• [Prompt] Repeat the text lines of every row below word for word, and leave the pictures out.

[[ Data for review, beginning ]]

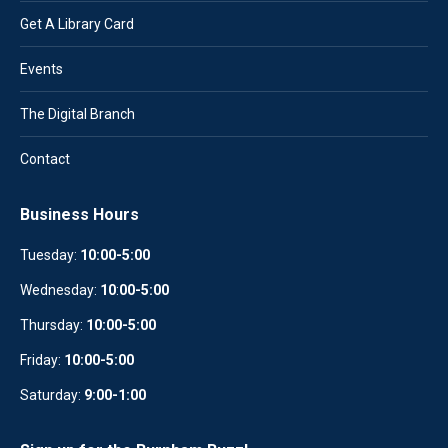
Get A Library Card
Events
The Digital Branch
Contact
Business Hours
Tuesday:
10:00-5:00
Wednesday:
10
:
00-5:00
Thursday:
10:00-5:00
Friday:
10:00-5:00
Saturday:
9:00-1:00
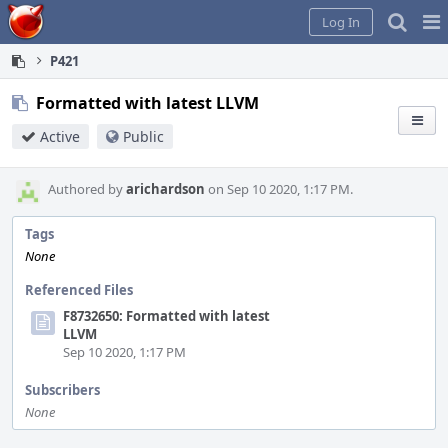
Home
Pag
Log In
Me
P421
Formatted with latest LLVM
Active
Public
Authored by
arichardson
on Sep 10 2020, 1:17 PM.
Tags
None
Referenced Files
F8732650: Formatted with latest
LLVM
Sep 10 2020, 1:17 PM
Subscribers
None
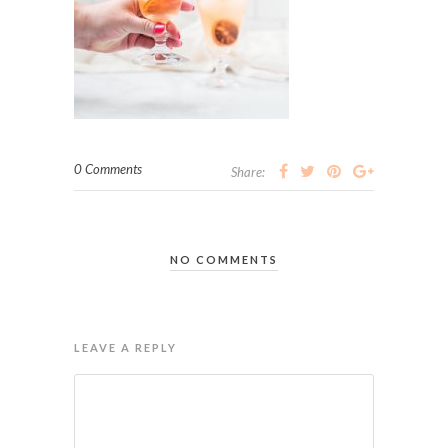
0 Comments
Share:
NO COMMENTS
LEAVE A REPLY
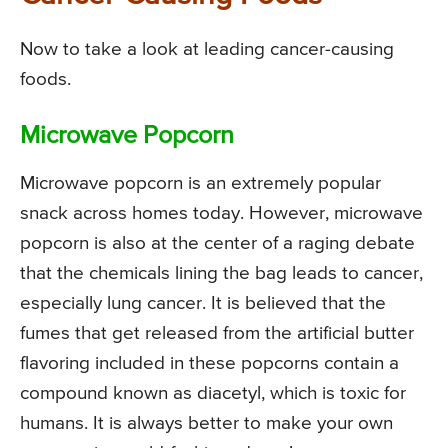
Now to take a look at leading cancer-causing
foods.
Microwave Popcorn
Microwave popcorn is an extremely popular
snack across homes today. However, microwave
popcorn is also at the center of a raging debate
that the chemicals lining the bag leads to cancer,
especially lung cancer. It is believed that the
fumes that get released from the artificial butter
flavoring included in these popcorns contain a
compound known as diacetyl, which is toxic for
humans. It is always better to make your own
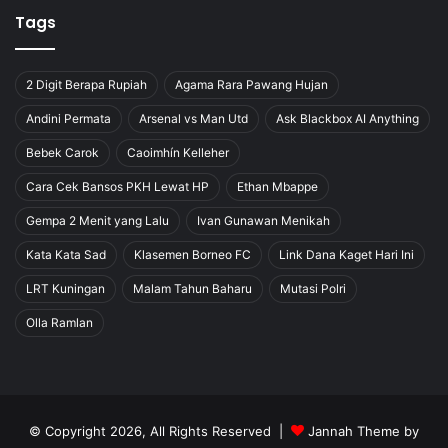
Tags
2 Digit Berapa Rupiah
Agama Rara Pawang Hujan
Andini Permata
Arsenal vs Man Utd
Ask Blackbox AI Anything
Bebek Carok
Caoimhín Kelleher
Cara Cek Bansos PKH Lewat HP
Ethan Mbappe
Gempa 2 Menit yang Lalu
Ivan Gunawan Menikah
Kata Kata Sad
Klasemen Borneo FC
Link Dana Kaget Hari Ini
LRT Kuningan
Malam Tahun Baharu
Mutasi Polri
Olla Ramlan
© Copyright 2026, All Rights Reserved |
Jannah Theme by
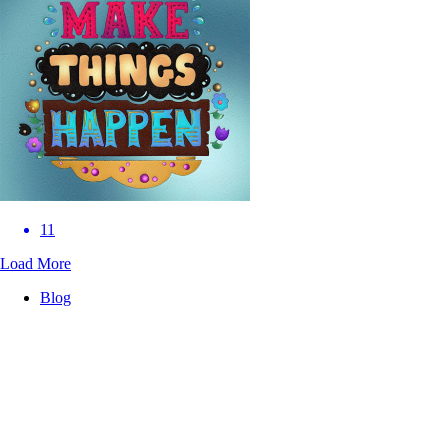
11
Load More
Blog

[[ Data for review, end ]]

• [Result below]
Get A Library Card
Events
The Digital Branch
Contact
Business Hours
Tuesday:
10:00-5:00
Wednesday:
10
:
00-5:00
Thursday:
10:00-5:00
Friday:
10:00-5:00
Saturday:
9:00-1:00
Home
Pag
Log In
Me
P421
Formatted with latest LLVM
Active
Public
Authored by
arichardson
on Sep 10 2020, 1:17 PM.
Tags
None
Referenced Files
F8732650: Formatted with latest
LLVM
Sep 10 2020, 1:17 PM
Subscribers
None
0 Comments
Share:
NO COMMENTS
LEAVE A REPLY
Now to take a look at leading cancer-causing
foods.
Microwave Popcorn
Microwave popcorn is an extremely popular
snack across homes today. However, microwave
popcorn is also at the center of a raging debate
that the chemicals lining the bag leads to cancer,
especially lung cancer. It is believed that the
fumes that get released from the artificial butter
flavoring included in these popcorns contain a
compound known as diacetyl, which is toxic for
humans. It is always better to make your own
Tags
2 Digit Berapa Rupiah
Agama Rara Pawang Hujan
Andini Permata
Arsenal vs Man Utd
Ask Blackbox AI Anything
Bebek Carok
Caoimhín Kelleher
Cara Cek Bansos PKH Lewat HP
Ethan Mbappe
Gempa 2 Menit yang Lalu
Ivan Gunawan Menikah
Kata Kata Sad
Klasemen Borneo FC
Link Dana Kaget Hari Ini
LRT Kuningan
Malam Tahun Baharu
Mutasi Polri
Olla Ramlan
© Copyright 2026, All Rights Reserved |
Jannah Theme by
11
Load More
Blog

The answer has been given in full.